A mensagem dos EUA para esta reforma (muito apoiada por alguns países europeus, como a Holanda, a Alemanha ou a Dinamarca) não se estende às capacidades militares. Pelo contrário, os EUA vêem com preocupação as reduções generalizadas dos orçamentos da defesa, que podem acentuar ainda mais a desproporção militar entre os dois lados do Atlântico. "A reforma da NATO não deve ser uma desculpa para cortar nos orçamentos", diz Ivo Daalder, embaixador dos EUA na NATO. "Deve, pelo contrário, servir para fazer um trabalho mais eficaz com aquilo que já hoje gastamos."

Mas a verdade é que o objectivo de manter os orçamentos de defesa dos 28 aliados acima dos 2 por cento é hoje apenas cumprido em cinco, incluindo os EUA, França e Reino Unido, mas excluindo, por exemplo, a Alemanha.

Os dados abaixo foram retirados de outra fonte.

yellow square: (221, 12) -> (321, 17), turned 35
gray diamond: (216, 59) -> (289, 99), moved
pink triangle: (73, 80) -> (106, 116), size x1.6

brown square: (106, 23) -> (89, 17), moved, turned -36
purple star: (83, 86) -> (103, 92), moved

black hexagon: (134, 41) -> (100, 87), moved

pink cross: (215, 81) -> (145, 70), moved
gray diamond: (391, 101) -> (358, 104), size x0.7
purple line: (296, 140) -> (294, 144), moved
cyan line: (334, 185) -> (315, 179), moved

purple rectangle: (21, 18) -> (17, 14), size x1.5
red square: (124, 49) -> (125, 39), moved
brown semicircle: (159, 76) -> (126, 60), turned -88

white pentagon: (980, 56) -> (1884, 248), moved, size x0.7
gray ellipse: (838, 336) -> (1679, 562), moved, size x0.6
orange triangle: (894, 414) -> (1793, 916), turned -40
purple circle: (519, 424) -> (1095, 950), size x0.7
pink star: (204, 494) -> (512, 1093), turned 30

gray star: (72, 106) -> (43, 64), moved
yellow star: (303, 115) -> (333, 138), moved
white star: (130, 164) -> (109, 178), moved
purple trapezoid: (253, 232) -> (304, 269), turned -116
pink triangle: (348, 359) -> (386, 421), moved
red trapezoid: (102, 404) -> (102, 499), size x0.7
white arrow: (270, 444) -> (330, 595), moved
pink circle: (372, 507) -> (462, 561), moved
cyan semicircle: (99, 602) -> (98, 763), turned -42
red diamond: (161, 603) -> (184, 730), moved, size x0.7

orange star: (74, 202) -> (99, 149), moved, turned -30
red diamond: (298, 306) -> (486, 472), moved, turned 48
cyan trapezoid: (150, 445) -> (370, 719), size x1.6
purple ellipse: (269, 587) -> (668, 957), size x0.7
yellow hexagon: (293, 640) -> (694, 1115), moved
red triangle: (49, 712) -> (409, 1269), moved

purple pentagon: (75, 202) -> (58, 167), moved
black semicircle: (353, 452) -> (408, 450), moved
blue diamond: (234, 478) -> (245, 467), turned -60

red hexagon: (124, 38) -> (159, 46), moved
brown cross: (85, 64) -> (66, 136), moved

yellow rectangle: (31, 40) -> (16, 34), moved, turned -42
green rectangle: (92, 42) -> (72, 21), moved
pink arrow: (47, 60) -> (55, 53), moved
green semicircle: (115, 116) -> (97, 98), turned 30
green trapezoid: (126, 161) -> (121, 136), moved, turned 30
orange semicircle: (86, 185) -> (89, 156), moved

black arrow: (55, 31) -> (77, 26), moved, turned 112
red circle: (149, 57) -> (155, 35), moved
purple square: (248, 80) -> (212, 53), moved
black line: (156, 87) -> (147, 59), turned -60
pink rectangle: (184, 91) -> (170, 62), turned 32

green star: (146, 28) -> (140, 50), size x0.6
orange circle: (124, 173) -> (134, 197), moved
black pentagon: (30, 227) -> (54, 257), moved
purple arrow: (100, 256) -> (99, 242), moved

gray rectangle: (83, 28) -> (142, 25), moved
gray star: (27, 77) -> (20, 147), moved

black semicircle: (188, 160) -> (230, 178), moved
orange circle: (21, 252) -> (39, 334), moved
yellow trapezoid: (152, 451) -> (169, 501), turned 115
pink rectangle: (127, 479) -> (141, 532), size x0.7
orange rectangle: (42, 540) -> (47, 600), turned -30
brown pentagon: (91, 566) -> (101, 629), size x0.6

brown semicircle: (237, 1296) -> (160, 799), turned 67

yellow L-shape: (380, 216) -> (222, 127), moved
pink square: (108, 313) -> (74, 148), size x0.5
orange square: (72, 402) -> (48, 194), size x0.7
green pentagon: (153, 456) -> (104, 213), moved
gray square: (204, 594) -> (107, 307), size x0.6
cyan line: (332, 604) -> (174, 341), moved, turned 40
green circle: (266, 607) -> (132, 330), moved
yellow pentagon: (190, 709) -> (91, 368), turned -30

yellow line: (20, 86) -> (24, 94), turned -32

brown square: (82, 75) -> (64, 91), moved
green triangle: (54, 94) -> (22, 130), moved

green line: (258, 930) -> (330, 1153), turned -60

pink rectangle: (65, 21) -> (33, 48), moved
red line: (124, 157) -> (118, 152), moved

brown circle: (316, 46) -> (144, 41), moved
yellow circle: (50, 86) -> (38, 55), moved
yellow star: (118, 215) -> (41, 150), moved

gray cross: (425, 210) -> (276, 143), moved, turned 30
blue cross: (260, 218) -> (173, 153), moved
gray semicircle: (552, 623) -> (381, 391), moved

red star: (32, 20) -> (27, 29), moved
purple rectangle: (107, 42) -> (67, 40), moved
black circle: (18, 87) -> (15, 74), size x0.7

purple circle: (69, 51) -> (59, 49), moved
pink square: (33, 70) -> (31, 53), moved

Hillary Clinton não hesitou em questionar o Governo britânico quando David Cameron anunciou os cortes brutais nas despesas com a defesa (8 por cento). "Esses cortes preocupam-me", disse à BBC. Robert Gates, o secretário da Defesa, acrescentou: "A minha preocupação é que quanto mais os nossos aliados cortarem nas suas capacidades [militares] tanto mais olharão para os EUA para cobrir todas as falhas". Ambos se referiam ao país europeu que mais contribui militarmente.